Doron noted that because of this strategy, China's COVID curve is flat when compared to other nearby countries.

"I was using a data site to put together a graph showing what the curves look like in Asian countries and China's curve is flat," Doron said. "Their curve appears to be along those lines when you add it to the graph with Singapore, and Hong Kong in it. They are acting very aggressively to what we would consider to be great numbers. It is all relative when it comes to what a country is willing to tolerate and there is a lot of controversy over what the right approach is."

Kuritzkes said that while the numbers for China would be considered big for the U.S., here at home, we are also still facing a large number of cases and deaths.

"If you look at the John Hopkins website, in the last 28 days, the United States recorded nearly 1 million cases of COVID-19 and 27,000 deaths. We are still having extraordinary incident and mortality of COVID that dwarfs what is going on in China right now and (the U.S.) thinks we are on the downside," said Kuritzkes.

Wastewater reports are showing an uptick in COVID-19 cases in Massachusetts.

When will we see a surge?

"I think we are sort of seeing it now," Doron said. "The question is does it look like our Alpha bump from this time last year or does it create a double spike? Given how unpredictable this virus is, we just cannot say what is going to happen and we have to be prepared. Part of that preparation is that we actually need the funding for all of the tools that we have. But those tools only exist for everyone, if they are funded for everyone."

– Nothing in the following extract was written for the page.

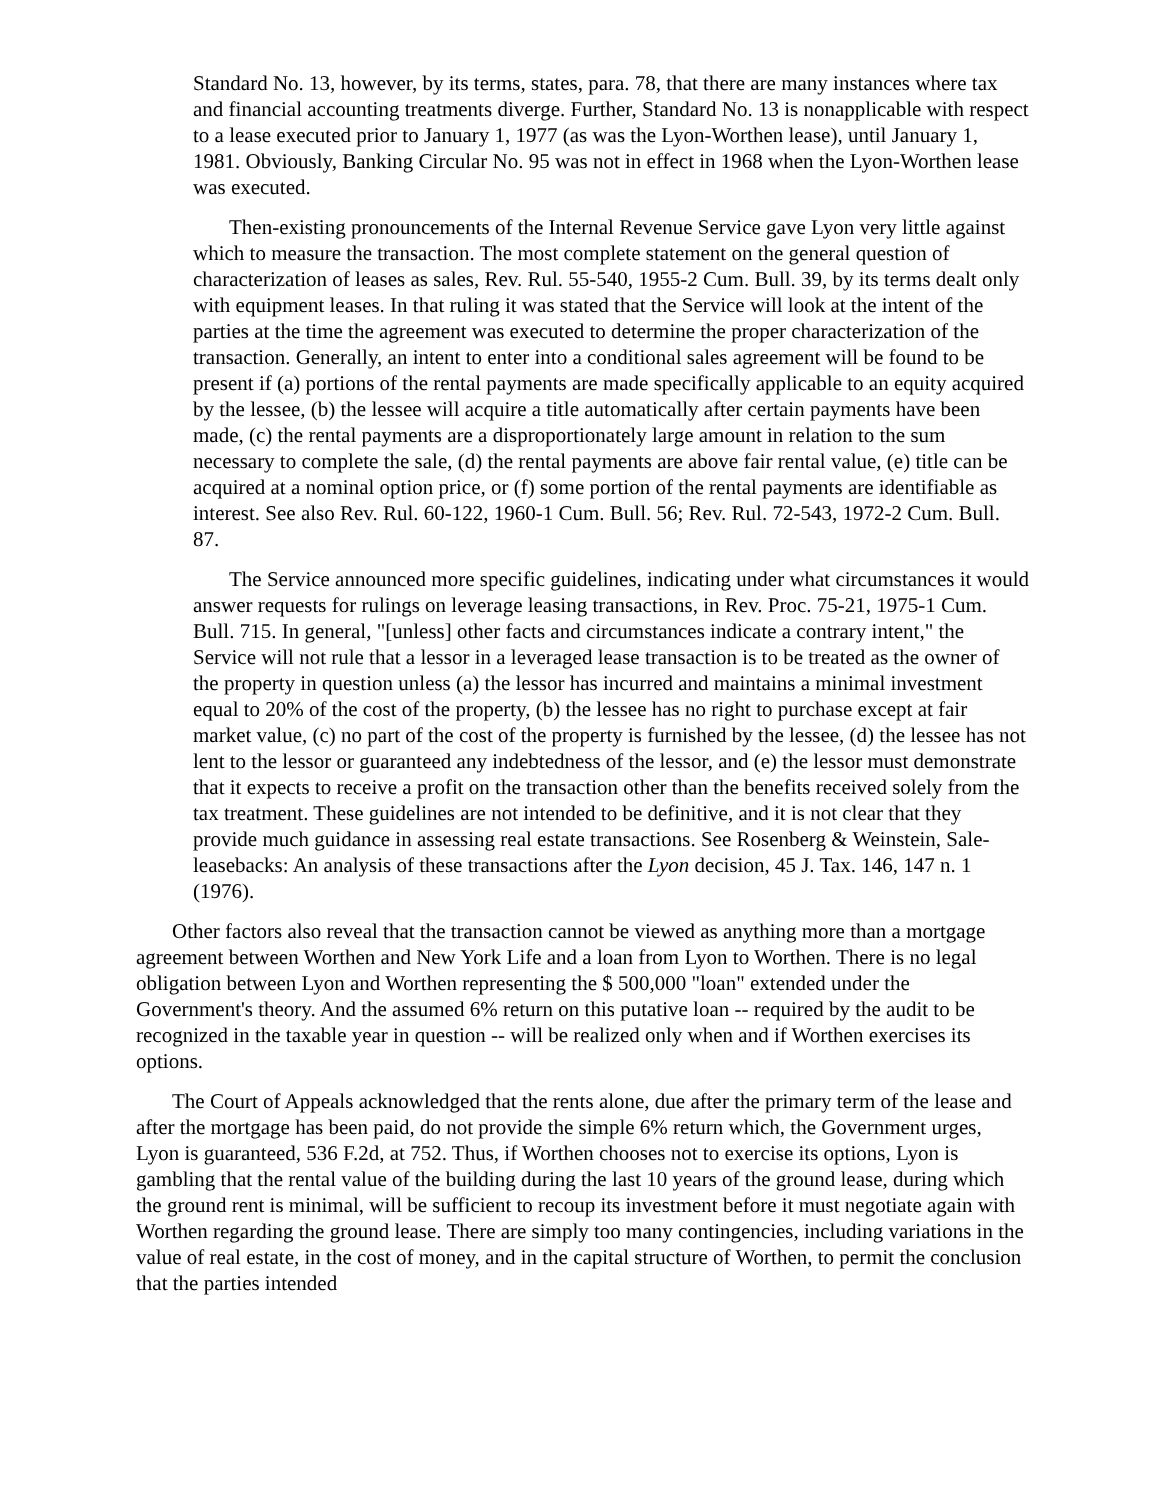Standard No. 13, however, by its terms, states, para. 78, that there are many instances where tax and financial accounting treatments diverge. Further, Standard No. 13 is nonapplicable with respect to a lease executed prior to January 1, 1977 (as was the Lyon-Worthen lease), until January 1, 1981. Obviously, Banking Circular No. 95 was not in effect in 1968 when the Lyon-Worthen lease was executed.
Then-existing pronouncements of the Internal Revenue Service gave Lyon very little against which to measure the transaction. The most complete statement on the general question of characterization of leases as sales, Rev. Rul. 55-540, 1955-2 Cum. Bull. 39, by its terms dealt only with equipment leases. In that ruling it was stated that the Service will look at the intent of the parties at the time the agreement was executed to determine the proper characterization of the transaction. Generally, an intent to enter into a conditional sales agreement will be found to be present if (a) portions of the rental payments are made specifically applicable to an equity acquired by the lessee, (b) the lessee will acquire a title automatically after certain payments have been made, (c) the rental payments are a disproportionately large amount in relation to the sum necessary to complete the sale, (d) the rental payments are above fair rental value, (e) title can be acquired at a nominal option price, or (f) some portion of the rental payments are identifiable as interest. See also Rev. Rul. 60-122, 1960-1 Cum. Bull. 56; Rev. Rul. 72-543, 1972-2 Cum. Bull. 87.
The Service announced more specific guidelines, indicating under what circumstances it would answer requests for rulings on leverage leasing transactions, in Rev. Proc. 75-21, 1975-1 Cum. Bull. 715. In general, "[unless] other facts and circumstances indicate a contrary intent," the Service will not rule that a lessor in a leveraged lease transaction is to be treated as the owner of the property in question unless (a) the lessor has incurred and maintains a minimal investment equal to 20% of the cost of the property, (b) the lessee has no right to purchase except at fair market value, (c) no part of the cost of the property is furnished by the lessee, (d) the lessee has not lent to the lessor or guaranteed any indebtedness of the lessor, and (e) the lessor must demonstrate that it expects to receive a profit on the transaction other than the benefits received solely from the tax treatment. These guidelines are not intended to be definitive, and it is not clear that they provide much guidance in assessing real estate transactions. See Rosenberg & Weinstein, Sale-leasebacks: An analysis of these transactions after the Lyon decision, 45 J. Tax. 146, 147 n. 1 (1976).
Other factors also reveal that the transaction cannot be viewed as anything more than a mortgage agreement between Worthen and New York Life and a loan from Lyon to Worthen. There is no legal obligation between Lyon and Worthen representing the $ 500,000 "loan" extended under the Government's theory. And the assumed 6% return on this putative loan -- required by the audit to be recognized in the taxable year in question -- will be realized only when and if Worthen exercises its options.
The Court of Appeals acknowledged that the rents alone, due after the primary term of the lease and after the mortgage has been paid, do not provide the simple 6% return which, the Government urges, Lyon is guaranteed, 536 F.2d, at 752. Thus, if Worthen chooses not to exercise its options, Lyon is gambling that the rental value of the building during the last 10 years of the ground lease, during which the ground rent is minimal, will be sufficient to recoup its investment before it must negotiate again with Worthen regarding the ground lease. There are simply too many contingencies, including variations in the value of real estate, in the cost of money, and in the capital structure of Worthen, to permit the conclusion that the parties intended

Assoumou echoed her colleague, adding that the year is not 2020 and the U.S, therefore, has the necessary tools to combat any potential surge in cases.

"I am hoping that we've learned and that we are going to keep using our surveillance to monitor and use those tools that we know are going to be critical to prevent large surges and deaths." Assoumou said. "We have vaccines, we should be telling the public about these treatments to prevent hospitalization and death. (We have) testing, we have a lot of tools in our disposal so that we prevent lockdowns. We have tools and we have to be vigilant."